═════ Exercise materials

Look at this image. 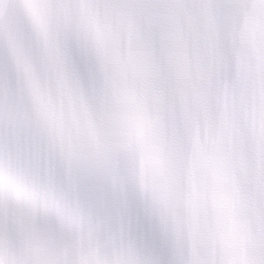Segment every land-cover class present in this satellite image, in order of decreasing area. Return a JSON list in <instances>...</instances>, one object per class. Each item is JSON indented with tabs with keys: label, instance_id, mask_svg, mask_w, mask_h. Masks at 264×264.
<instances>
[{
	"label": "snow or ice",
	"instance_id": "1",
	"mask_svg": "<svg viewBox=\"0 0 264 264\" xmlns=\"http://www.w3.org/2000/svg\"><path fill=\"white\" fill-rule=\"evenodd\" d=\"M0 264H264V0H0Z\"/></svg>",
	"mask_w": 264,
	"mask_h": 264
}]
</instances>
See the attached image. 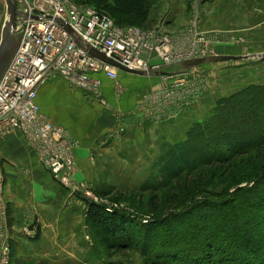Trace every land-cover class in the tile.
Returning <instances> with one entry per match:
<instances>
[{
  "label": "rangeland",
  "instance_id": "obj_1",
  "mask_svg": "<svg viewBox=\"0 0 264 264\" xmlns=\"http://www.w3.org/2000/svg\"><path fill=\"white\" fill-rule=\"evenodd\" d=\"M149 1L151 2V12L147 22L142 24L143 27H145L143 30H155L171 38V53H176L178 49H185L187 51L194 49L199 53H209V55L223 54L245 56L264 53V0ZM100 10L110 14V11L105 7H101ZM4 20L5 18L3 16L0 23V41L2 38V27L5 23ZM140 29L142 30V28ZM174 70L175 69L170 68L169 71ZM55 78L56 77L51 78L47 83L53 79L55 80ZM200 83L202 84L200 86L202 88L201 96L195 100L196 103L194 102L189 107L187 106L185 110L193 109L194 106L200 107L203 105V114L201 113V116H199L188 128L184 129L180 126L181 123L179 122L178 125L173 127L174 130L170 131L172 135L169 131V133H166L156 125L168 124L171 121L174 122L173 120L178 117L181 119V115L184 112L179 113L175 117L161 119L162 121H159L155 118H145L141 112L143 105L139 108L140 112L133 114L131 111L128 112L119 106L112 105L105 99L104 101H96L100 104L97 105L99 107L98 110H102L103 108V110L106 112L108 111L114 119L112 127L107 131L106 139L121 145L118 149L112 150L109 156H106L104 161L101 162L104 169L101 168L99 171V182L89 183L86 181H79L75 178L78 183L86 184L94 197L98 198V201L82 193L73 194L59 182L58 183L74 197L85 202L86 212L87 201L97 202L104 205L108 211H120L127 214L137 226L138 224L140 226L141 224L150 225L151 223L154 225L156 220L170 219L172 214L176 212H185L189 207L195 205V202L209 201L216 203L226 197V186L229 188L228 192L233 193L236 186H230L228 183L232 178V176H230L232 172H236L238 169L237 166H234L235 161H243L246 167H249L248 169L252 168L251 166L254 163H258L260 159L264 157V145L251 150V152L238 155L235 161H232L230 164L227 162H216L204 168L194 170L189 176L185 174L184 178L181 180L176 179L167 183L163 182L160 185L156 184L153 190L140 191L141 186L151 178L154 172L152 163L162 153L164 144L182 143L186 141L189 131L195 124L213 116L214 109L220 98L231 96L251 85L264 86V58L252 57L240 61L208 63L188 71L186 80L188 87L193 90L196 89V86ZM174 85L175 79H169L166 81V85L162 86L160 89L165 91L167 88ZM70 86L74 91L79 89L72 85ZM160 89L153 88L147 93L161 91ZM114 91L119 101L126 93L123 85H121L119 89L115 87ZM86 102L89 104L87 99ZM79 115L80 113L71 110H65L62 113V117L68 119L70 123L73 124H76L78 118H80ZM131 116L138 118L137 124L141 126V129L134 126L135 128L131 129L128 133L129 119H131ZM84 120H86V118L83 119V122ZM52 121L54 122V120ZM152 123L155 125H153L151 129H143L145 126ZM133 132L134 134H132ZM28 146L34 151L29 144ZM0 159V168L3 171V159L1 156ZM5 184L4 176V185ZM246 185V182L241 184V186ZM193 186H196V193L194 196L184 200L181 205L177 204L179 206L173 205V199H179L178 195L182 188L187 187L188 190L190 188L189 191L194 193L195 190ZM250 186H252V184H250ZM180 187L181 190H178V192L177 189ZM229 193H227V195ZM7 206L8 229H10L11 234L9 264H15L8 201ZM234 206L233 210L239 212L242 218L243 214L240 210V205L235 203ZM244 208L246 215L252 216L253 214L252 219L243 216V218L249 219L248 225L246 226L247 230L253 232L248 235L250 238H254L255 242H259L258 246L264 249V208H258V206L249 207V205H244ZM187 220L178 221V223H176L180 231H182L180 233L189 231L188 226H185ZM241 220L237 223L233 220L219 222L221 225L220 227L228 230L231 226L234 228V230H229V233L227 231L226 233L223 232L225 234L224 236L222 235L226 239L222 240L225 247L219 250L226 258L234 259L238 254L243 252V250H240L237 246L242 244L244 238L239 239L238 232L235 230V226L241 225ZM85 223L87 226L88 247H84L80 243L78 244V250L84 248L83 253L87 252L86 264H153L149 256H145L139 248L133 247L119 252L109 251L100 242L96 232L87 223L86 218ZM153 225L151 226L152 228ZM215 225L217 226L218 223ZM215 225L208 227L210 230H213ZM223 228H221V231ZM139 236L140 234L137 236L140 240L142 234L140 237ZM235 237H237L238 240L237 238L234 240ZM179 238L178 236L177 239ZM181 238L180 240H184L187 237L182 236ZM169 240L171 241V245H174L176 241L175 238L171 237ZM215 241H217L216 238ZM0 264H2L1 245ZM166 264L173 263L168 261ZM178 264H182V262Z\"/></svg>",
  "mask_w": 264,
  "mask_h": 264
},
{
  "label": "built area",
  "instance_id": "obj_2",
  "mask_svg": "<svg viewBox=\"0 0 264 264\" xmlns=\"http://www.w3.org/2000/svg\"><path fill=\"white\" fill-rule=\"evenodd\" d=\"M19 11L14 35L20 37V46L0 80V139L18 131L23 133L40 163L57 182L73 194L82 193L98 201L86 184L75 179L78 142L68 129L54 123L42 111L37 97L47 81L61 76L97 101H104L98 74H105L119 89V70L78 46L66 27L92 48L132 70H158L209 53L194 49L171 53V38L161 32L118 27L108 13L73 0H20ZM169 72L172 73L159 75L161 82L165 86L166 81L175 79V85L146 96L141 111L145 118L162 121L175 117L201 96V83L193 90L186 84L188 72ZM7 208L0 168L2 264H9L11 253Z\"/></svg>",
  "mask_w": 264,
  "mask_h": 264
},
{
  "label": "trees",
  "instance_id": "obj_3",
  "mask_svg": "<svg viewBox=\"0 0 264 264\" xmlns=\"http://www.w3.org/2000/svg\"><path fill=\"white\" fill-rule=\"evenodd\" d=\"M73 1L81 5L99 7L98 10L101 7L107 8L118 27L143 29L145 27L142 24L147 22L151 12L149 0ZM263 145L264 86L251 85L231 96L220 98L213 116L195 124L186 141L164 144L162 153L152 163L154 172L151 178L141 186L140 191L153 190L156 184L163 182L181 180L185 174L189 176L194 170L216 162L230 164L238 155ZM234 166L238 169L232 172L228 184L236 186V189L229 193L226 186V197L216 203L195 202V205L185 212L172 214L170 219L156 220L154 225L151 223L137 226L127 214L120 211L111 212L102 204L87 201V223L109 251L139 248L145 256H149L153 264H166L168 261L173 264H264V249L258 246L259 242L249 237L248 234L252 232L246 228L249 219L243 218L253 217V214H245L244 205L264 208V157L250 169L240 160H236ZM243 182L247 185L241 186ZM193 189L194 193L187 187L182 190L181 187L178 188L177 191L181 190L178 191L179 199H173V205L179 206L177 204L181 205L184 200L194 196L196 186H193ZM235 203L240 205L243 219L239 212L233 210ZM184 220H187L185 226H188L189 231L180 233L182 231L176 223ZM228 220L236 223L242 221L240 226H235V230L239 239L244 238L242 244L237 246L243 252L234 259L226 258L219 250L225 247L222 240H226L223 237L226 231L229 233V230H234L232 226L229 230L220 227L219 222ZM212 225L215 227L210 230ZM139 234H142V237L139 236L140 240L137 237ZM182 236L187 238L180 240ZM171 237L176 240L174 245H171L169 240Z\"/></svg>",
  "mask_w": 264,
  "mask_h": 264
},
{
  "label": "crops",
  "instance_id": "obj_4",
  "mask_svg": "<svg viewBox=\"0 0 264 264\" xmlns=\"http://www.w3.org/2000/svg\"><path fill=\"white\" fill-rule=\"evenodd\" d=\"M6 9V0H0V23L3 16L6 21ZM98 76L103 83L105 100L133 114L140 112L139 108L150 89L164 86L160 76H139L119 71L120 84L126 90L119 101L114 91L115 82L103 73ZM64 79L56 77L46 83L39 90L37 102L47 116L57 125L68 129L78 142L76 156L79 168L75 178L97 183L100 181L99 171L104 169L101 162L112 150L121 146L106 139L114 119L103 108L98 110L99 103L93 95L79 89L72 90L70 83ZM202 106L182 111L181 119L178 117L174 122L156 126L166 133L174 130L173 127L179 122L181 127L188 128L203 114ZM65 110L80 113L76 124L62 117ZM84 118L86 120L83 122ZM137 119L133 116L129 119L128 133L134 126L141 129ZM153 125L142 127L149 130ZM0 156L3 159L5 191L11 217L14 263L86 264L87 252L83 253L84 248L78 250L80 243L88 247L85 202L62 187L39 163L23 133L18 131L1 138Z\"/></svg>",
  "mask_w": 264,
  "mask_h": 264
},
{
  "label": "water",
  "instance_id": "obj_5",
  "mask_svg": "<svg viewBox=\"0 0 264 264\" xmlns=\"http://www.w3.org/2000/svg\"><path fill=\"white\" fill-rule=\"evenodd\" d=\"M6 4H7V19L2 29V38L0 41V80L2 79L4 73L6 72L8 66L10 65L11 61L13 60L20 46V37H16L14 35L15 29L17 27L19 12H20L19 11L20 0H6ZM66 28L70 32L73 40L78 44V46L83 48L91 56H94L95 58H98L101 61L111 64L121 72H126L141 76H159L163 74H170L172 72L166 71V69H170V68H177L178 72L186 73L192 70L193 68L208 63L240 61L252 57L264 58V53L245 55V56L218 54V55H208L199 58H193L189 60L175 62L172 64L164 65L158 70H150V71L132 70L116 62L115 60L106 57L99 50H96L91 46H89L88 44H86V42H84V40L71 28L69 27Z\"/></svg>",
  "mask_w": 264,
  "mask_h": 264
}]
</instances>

══════════
═════ Exercise materials

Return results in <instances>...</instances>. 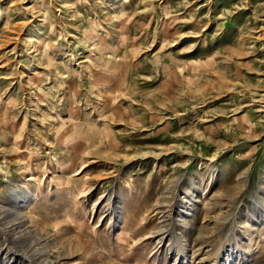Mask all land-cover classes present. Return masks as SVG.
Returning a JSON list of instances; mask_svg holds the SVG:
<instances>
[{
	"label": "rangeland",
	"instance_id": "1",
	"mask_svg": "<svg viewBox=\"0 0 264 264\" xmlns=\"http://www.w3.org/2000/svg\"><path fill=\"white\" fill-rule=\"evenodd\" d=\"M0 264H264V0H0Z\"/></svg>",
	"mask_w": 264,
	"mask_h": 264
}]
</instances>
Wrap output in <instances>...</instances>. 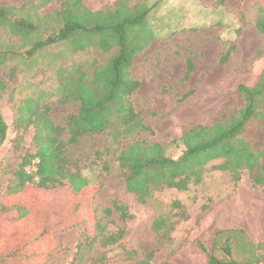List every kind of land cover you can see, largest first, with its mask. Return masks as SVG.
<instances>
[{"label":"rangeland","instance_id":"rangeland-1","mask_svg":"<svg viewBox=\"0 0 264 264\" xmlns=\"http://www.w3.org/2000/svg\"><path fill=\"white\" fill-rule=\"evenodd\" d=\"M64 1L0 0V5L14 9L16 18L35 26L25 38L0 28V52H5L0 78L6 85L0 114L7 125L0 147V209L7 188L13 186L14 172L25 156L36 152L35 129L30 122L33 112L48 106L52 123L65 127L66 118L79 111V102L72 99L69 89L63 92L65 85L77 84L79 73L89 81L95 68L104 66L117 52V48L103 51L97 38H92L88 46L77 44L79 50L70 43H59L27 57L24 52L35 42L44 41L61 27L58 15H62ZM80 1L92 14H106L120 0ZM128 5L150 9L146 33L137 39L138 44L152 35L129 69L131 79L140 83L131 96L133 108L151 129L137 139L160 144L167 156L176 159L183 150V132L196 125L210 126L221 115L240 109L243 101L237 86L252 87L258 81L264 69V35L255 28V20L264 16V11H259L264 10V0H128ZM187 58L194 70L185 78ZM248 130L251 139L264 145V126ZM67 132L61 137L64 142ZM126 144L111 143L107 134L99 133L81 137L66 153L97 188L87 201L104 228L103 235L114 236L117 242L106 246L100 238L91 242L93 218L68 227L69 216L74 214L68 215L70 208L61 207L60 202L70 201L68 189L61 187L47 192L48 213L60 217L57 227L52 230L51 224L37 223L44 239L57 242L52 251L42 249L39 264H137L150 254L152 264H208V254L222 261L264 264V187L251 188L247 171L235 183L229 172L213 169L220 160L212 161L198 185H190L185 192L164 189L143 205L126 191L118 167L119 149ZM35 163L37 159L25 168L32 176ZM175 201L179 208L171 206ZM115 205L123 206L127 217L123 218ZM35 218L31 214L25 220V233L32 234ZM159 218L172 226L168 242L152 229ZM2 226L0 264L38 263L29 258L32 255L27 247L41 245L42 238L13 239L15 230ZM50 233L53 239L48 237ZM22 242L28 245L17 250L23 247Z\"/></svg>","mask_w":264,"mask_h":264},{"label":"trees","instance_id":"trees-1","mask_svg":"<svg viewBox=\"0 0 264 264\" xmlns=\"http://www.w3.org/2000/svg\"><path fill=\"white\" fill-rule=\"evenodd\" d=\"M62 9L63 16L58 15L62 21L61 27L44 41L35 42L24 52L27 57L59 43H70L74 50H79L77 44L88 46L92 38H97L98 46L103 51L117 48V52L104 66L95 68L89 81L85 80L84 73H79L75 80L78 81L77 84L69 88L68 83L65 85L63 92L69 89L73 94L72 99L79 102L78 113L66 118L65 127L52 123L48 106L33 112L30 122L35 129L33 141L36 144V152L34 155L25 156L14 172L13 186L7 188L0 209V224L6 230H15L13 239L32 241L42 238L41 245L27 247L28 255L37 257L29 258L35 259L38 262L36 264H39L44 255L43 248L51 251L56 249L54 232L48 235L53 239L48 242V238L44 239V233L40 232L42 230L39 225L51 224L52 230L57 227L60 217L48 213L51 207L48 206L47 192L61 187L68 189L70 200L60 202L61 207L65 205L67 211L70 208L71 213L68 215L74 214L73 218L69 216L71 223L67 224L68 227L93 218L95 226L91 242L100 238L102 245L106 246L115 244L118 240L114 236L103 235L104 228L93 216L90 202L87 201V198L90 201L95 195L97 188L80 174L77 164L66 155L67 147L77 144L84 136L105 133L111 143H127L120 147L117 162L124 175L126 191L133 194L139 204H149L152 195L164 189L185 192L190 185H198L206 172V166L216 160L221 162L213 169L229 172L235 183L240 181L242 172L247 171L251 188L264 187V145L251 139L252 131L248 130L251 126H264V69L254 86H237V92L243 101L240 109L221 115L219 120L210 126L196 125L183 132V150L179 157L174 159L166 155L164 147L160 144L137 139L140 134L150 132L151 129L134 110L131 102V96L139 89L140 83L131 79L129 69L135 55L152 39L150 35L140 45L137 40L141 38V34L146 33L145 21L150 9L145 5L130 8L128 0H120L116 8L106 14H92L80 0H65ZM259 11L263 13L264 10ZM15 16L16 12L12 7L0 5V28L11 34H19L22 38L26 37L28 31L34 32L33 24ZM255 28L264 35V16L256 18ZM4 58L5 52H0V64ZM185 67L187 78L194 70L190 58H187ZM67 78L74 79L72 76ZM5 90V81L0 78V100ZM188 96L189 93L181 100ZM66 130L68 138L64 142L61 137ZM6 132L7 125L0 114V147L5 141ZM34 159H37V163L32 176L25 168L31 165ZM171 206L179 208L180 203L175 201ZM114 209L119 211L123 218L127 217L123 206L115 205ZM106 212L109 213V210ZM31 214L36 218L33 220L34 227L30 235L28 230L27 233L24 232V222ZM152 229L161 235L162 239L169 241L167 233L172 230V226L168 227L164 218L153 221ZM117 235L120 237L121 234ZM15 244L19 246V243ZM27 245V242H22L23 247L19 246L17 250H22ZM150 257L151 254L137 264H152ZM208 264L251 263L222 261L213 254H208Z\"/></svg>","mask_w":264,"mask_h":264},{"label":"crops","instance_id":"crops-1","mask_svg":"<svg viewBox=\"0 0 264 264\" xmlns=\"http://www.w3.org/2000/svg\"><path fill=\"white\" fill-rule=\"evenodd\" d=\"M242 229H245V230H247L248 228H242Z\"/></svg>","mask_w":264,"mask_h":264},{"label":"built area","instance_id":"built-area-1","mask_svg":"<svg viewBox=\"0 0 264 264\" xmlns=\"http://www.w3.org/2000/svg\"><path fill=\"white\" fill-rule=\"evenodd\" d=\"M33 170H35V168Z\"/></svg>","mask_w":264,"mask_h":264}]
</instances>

══════════

Problem to solve
Please identify each line in the records above that contains the word "Returning", and copy those lines. Matches are case-sensitive.

Finished task
Returning <instances> with one entry per match:
Returning a JSON list of instances; mask_svg holds the SVG:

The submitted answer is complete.